J'attaque un virage en épingle à cheveux à plus de cent trente à l'heure. Deux roues de ma bombe se soulèvent et les deux autres mordent le talus.
— Non. Ça me détend, de conduire.
Je contrebraque, enraye un tête-à-queue et évite de justesse une bétaillère qui tient la moitié de la chaussée. Nouveau virage serré et je lève le pied car nous arrivons aux abords du château de la Vieille-Nave. Mon collègue prend le temps de pisser un coup, sa grand-mère lui ayant expliqué qu'il fallait toujours uriner après une grande émotion.
Nicolas Godemiche nous ouvre. Le jeune homme ne paraît pas spécialement joyce de me voir. Et pas davantage de se trouver en présence de Roykeau. De notre précédente rencontre, il conserve un sparadrap sur le tarbouif.
— Bonjour messieurs ?
— Inutile de faire les présentations, tu connais mon confrère de Chartres.
— Vous jouez de malchance, mon père est à Paris pour toute la journée.

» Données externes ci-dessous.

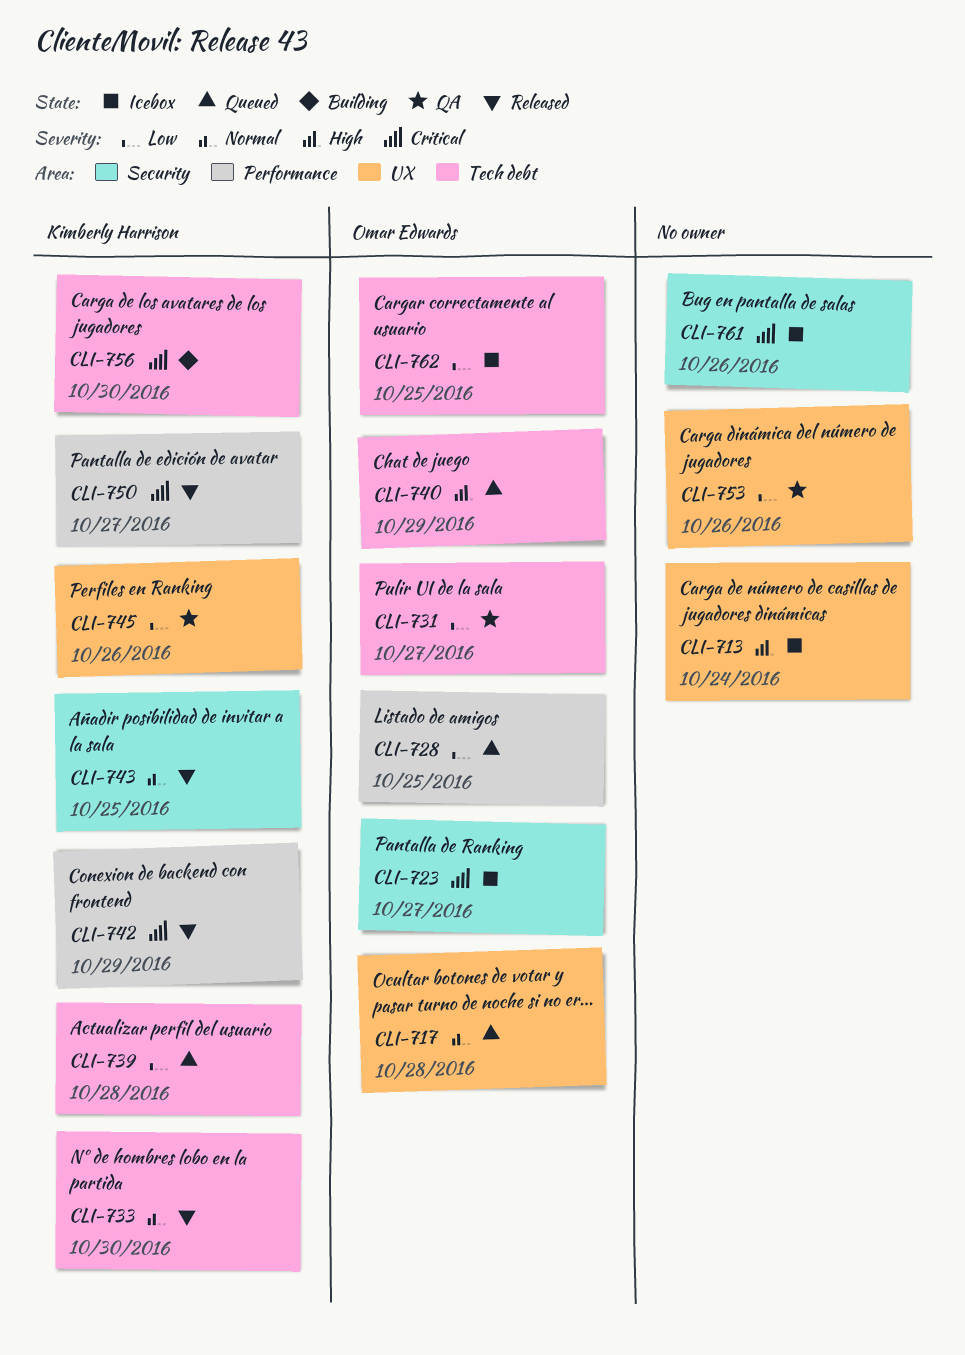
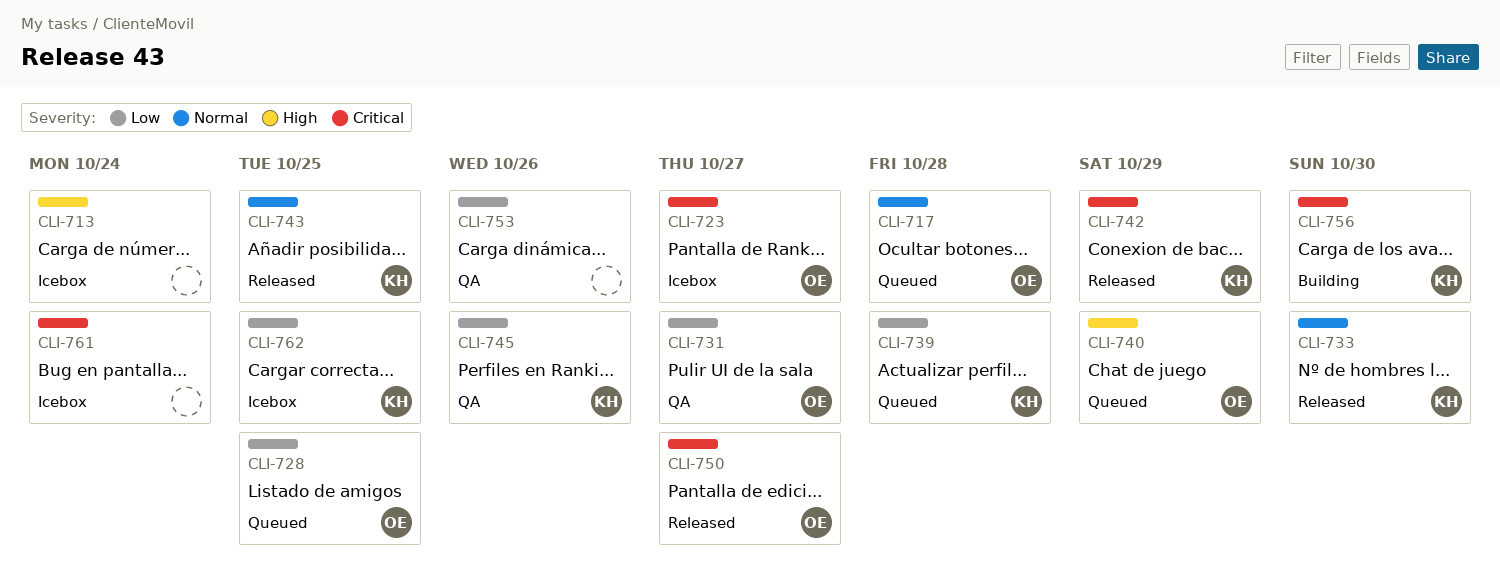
CLI-750, owner: Kimberly Harrison -> Omar Edwards
CLI-761, due: Oct 26 -> Oct 24
CLI-762, owner: Omar Edwards -> Kimberly Harrison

— Ça tombe bien, c'est justement toi qu'on vient voir.
Il s'efface comme un tag représentant une grosse bite velue sur le mur d'un couvent de Bénédictines.

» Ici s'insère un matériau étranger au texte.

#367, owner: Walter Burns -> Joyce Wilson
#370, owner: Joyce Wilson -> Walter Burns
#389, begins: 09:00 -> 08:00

— Bon, ben… entrez. Vous voulez boire quelque chose ? dit-il du bout des lèvres.
— C'est plus spontané quand c'est ton vieux qui offre. Merci quand même, on n'a pas soif. En fait, c'est ta cagnotte qui nous intéresse.
La gueule du môme se décompose comme une fillette en vacances chez Troudu, célèbre pédophilosophe belge à qui l'on doit le fameux traité intitulé « Le bonheur est dans le préau ».
— Quelle cagnotte ? Je ne vois pas de quoi vous parlez.
Je me tourne vers Roykeau.
— Qu'est-ce que tu fais, Bernard, quand un de tes subalternes avoine un prévenu ?
— Je lui décerne un blâme.
Je pivote sur mes talons et balance une tarte aussi soudaine que sonore sur la joue gauche de Nicolas.
— Et quand c'est un supérieur ?
— Je trouve ça farce, se marre Roykeau.
— Vous n'avez pas le droit ! rouscaille le fils Godemiche. Je vais porter plainte.
— T'as raison, ricané-je-te-je, on va appeler la police, commissaire Roykeau, siouplaît ?
— C'est à quel sujet ? demande mon collègue en cloquant une mandale de même magnitude à Nicolas, mais sur la joue droite, question de symétrie.
Le type se laisse tomber en geignant sur un fauteuil.
— Je ne comprends pas du tout ce que vous me voulez…
— Combien t'a rapporté la rave-party de l'autre nuit, Nico ? questionné-je, le ton radouci. Sûrement plus de 500.000 pions, puisque c'est la somme que tu as payée cash à Paco pour lui acheter la came.
Cette fois, il vient de piger à qui il a affaire et il me regarde avec autant d'admiration que de crainte. Il hésite encore à parler. Je l'encourage d'une voix plus sucrée qu'une pâtisserie libanaise.